Skilled roasters create “roast profiles,” or recipes, for each single origin coffee, allowing them to pinpoint and showcase these unique flavors.  An individual coffee is “sample roasted” multiple different ways, and then these samples are “cupped” alongside each other in order to determine the best recipe to highlight the complexities of that coffee. Once a recipe is chosen, it becomes the standard roasting parameter for that coffee, thus allowing for better quality control and consistency of the final product.

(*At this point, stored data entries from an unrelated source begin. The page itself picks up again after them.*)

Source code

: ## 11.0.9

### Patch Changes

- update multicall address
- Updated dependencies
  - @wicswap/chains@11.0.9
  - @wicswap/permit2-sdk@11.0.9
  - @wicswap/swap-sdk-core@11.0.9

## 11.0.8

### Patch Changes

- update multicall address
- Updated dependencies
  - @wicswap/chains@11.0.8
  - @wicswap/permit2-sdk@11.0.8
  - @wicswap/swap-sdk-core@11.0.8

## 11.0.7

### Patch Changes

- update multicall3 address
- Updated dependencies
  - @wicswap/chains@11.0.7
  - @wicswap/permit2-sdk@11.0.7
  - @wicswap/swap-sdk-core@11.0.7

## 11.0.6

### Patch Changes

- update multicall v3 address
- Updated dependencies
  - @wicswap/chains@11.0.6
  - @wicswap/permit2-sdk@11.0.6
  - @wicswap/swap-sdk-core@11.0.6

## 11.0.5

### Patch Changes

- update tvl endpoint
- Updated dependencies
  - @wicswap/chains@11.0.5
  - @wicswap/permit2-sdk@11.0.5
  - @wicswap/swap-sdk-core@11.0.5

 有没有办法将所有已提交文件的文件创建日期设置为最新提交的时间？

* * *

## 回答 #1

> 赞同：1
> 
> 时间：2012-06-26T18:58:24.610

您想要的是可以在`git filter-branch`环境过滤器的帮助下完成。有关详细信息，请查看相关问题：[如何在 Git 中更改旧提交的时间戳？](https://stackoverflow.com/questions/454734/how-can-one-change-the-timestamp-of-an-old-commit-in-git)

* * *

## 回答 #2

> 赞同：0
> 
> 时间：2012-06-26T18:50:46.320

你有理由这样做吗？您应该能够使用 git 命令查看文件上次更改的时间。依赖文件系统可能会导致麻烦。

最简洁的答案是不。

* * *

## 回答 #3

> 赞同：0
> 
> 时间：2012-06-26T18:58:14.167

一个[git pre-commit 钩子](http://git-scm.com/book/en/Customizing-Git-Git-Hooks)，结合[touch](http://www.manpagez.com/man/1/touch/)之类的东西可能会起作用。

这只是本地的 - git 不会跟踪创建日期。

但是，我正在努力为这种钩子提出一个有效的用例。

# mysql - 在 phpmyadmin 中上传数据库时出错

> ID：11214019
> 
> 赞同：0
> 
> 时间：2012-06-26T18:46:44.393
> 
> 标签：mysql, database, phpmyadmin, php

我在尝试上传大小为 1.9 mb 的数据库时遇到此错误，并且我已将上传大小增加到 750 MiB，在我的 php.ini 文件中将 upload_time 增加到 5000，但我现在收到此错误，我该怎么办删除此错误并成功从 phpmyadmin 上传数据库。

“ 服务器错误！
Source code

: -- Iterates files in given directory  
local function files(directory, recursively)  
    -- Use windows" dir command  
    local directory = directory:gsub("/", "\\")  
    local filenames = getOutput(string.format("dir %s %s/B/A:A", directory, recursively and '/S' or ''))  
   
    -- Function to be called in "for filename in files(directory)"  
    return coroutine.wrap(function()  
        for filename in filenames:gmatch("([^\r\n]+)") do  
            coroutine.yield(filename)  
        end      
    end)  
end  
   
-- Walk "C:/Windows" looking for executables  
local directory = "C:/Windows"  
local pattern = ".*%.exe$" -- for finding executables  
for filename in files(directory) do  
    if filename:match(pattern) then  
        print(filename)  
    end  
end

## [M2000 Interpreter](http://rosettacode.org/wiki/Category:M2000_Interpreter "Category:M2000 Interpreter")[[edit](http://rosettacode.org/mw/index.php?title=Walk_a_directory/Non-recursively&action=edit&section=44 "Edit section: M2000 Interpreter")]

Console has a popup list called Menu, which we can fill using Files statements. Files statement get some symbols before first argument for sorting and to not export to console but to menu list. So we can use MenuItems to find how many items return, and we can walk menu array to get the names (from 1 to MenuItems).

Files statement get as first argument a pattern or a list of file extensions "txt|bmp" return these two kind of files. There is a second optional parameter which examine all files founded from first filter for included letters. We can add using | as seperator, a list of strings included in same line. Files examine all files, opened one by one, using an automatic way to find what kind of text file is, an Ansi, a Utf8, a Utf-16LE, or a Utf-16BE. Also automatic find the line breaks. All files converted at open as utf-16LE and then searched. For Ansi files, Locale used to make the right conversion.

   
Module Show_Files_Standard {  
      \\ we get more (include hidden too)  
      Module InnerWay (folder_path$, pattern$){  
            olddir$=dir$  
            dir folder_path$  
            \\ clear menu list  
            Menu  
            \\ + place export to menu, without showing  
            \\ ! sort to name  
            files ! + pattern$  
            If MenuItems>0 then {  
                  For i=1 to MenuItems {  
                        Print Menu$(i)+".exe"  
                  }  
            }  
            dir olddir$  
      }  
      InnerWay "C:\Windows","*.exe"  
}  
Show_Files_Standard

Dark roasts allow for a consistent flavor while masking imperfections generally found in coffee of lower quality. Historically, much of the world's coffee did not receive the same quality control that is present today. In an attempt to hide undesirable flavors that come about from lower quality coffee, consumers were offered darker roasts which bring out the well known roasty “coffee flavor”.  Roasting darker also results in decreased complexity in the cup, as the longer the coffee develops in the roaster and the higher the roasting temperature, the more “one-note” or uniform in flavor it becomes. Whereas darker roasts tend to have that “classic” bitterness that many associate with the taste of coffee, lighter roasts highlight the natural flavors found in each coffee and are instead characterized by a distinct acidity and sweetness. Showcasing the complexities and nuances that come from different origins is not a passing fad.  With this in mind, roasters are able to maintain the integrity of the coffee and pay respect to the effort and care that has gone into producing quality coffee.  

There is not one right way to roast coffee.  Many roasters have different philosophies and methodologies behind what coffee they buy and how they roast. Customers are left with more than enough opportunity to find a roaster whose craft is in line with their taste.